Однако второе название фильма — «Анка», по имени героини (Вера Маринич), — говорит о том, что линия забеременевшей от кулацкого сына девушки не менее важна, чем действия комсомольцев, крушащих тысячелетний уклад крестьянской жизни, как лед, сковавший жизненную силу русского крестьянства. Борьба с «последними остатками капитализма» рождает эту «новую женщину», оставшуюся без поддержки мужчины в самый уязвимый для нее период. Кстати, частый мотив в кинематографе второй половины 1920-х годов — девушка забеременела, а после осталась одна с ребенком на руках.
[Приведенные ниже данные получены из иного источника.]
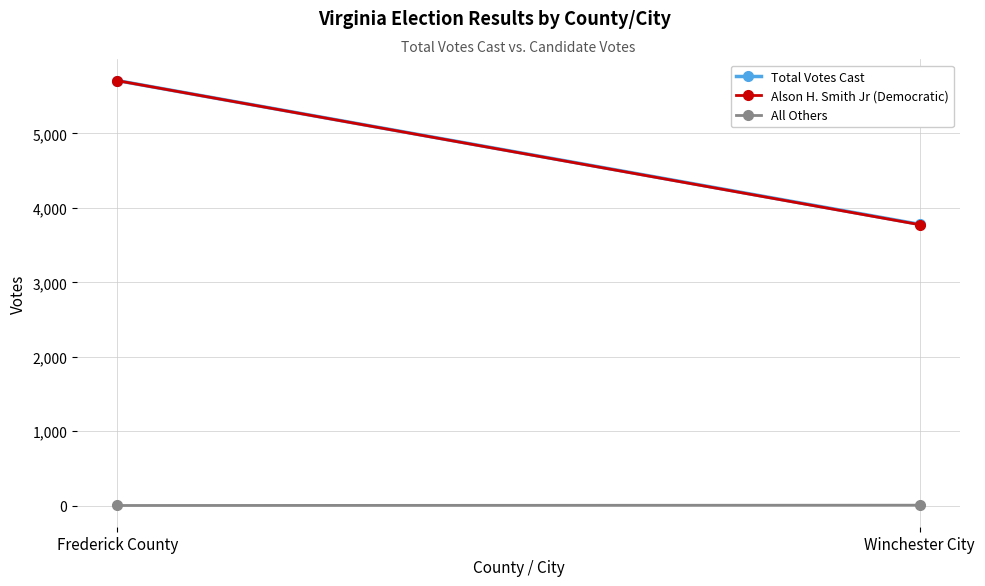

What is the sum of all Total Votes Cast values?

9490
Причем важно, в этот исторический период такая беременность, с обременением, подавалась не как женская драма, а как свобода. В случае с Анкой в рамках нового мировоззрения в ее «грехопадении» нет ничего аморального. Еще Коллонтай говорила, что в любви для «холостой женщины» нет «содержания или цели жизни», а есть лишь вдохновение. Так и Анка на острове с парнем оказалась по велению души и сердца. Режиссер снимает этот эпизод максимально поэтизированно — лунная дорожка на воде, «планетарный» ракурс земли, крупные планы героев, чуть статуарные позы, вычурные ракурсы и титр: «Сегодня ночью либо одной счастливой, либо одной дурой будет больше». В традиции старого мира все, что последует следом за любовной идиллией, оценивалось бы как «горе» — парень тыльной стороной ладони вытирает губы и говорит: «Скучно!», а узнав, что девушка беременная, и вовсе уходит, смахивая песок со штанин. Режиссер в этой сцене выбирает ракурс — мужчина возвышается над женщиной, словно демонстрируя свое гендерное превосходство.